▸ Provided records
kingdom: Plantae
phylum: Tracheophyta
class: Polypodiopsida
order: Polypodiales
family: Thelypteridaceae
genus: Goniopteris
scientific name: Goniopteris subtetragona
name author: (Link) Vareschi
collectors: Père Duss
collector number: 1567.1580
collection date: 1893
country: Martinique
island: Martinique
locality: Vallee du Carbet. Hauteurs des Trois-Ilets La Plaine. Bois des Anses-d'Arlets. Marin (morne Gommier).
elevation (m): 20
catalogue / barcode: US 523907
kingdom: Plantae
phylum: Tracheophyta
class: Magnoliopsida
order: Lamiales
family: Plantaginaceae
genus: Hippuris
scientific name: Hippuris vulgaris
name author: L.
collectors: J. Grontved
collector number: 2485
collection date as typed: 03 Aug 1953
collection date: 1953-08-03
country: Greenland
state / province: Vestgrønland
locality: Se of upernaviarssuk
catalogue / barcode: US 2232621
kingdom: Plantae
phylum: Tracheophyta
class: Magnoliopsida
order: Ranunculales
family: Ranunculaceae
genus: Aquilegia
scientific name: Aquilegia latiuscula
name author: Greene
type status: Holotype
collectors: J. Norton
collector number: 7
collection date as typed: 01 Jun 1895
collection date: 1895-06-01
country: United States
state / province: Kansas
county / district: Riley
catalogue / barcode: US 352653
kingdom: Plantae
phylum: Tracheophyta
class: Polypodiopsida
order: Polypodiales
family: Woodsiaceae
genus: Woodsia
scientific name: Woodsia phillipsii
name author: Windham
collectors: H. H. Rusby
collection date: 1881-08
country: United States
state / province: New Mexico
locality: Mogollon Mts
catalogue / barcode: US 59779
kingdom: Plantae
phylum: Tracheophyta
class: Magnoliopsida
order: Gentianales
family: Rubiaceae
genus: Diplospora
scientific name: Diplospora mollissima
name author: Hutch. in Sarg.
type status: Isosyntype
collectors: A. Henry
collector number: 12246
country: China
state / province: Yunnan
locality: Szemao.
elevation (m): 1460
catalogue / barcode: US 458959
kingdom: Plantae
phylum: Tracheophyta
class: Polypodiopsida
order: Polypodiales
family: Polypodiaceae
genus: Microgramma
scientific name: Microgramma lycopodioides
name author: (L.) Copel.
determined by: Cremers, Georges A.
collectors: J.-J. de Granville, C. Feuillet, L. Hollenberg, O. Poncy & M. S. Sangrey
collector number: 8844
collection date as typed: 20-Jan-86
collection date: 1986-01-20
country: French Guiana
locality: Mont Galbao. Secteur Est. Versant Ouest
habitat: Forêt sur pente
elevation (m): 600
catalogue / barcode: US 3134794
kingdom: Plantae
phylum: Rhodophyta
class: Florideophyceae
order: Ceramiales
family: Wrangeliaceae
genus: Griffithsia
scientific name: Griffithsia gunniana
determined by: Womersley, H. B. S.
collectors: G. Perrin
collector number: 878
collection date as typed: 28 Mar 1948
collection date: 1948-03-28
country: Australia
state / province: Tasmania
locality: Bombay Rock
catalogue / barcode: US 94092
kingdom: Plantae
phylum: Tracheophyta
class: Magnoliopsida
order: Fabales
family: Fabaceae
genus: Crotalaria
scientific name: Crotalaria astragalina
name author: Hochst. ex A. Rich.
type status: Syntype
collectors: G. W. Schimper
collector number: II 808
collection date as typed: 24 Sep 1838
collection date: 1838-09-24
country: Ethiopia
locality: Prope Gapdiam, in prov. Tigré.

▸ Task to complete
Rewrite the material above, replacing each "catalogue" with "catalog" and leaving everything else unchanged.

▸ Full answer
kingdom: Plantae
phylum: Tracheophyta
class: Polypodiopsida
order: Polypodiales
family: Thelypteridaceae
genus: Goniopteris
scientific name: Goniopteris subtetragona
name author: (Link) Vareschi
collectors: Père Duss
collector number: 1567.1580
collection date: 1893
country: Martinique
island: Martinique
locality: Vallee du Carbet. Hauteurs des Trois-Ilets La Plaine. Bois des Anses-d'Arlets. Marin (morne Gommier).
elevation (m): 20
catalog / barcode: US 523907
kingdom: Plantae
phylum: Tracheophyta
class: Magnoliopsida
order: Lamiales
family: Plantaginaceae
genus: Hippuris
scientific name: Hippuris vulgaris
name author: L.
collectors: J. Grontved
collector number: 2485
collection date as typed: 03 Aug 1953
collection date: 1953-08-03
country: Greenland
state / province: Vestgrønland
locality: Se of upernaviarssuk
catalog / barcode: US 2232621
kingdom: Plantae
phylum: Tracheophyta
class: Magnoliopsida
order: Ranunculales
family: Ranunculaceae
genus: Aquilegia
scientific name: Aquilegia latiuscula
name author: Greene
type status: Holotype
collectors: J. Norton
collector number: 7
collection date as typed: 01 Jun 1895
collection date: 1895-06-01
country: United States
state / province: Kansas
county / district: Riley
catalog / barcode: US 352653
kingdom: Plantae
phylum: Tracheophyta
class: Polypodiopsida
order: Polypodiales
family: Woodsiaceae
genus: Woodsia
scientific name: Woodsia phillipsii
name author: Windham
collectors: H. H. Rusby
collection date: 1881-08
country: United States
state / province: New Mexico
locality: Mogollon Mts
catalog / barcode: US 59779
kingdom: Plantae
phylum: Tracheophyta
class: Magnoliopsida
order: Gentianales
family: Rubiaceae
genus: Diplospora
scientific name: Diplospora mollissima
name author: Hutch. in Sarg.
type status: Isosyntype
collectors: A. Henry
collector number: 12246
country: China
state / province: Yunnan
locality: Szemao.
elevation (m): 1460
catalog / barcode: US 458959
kingdom: Plantae
phylum: Tracheophyta
class: Polypodiopsida
order: Polypodiales
family: Polypodiaceae
genus: Microgramma
scientific name: Microgramma lycopodioides
name author: (L.) Copel.
determined by: Cremers, Georges A.
collectors: J.-J. de Granville, C. Feuillet, L. Hollenberg, O. Poncy & M. S. Sangrey
collector number: 8844
collection date as typed: 20-Jan-86
collection date: 1986-01-20
country: French Guiana
locality: Mont Galbao. Secteur Est. Versant Ouest
habitat: Forêt sur pente
elevation (m): 600
catalog / barcode: US 3134794
kingdom: Plantae
phylum: Rhodophyta
class: Florideophyceae
order: Ceramiales
family: Wrangeliaceae
genus: Griffithsia
scientific name: Griffithsia gunniana
determined by: Womersley, H. B. S.
collectors: G. Perrin
collector number: 878
collection date as typed: 28 Mar 1948
collection date: 1948-03-28
country: Australia
state / province: Tasmania
locality: Bombay Rock
catalog / barcode: US 94092
kingdom: Plantae
phylum: Tracheophyta
class: Magnoliopsida
order: Fabales
family: Fabaceae
genus: Crotalaria
scientific name: Crotalaria astragalina
name author: Hochst. ex A. Rich.
type status: Syntype
collectors: G. W. Schimper
collector number: II 808
collection date as typed: 24 Sep 1838
collection date: 1838-09-24
country: Ethiopia
locality: Prope Gapdiam, in prov. Tigré.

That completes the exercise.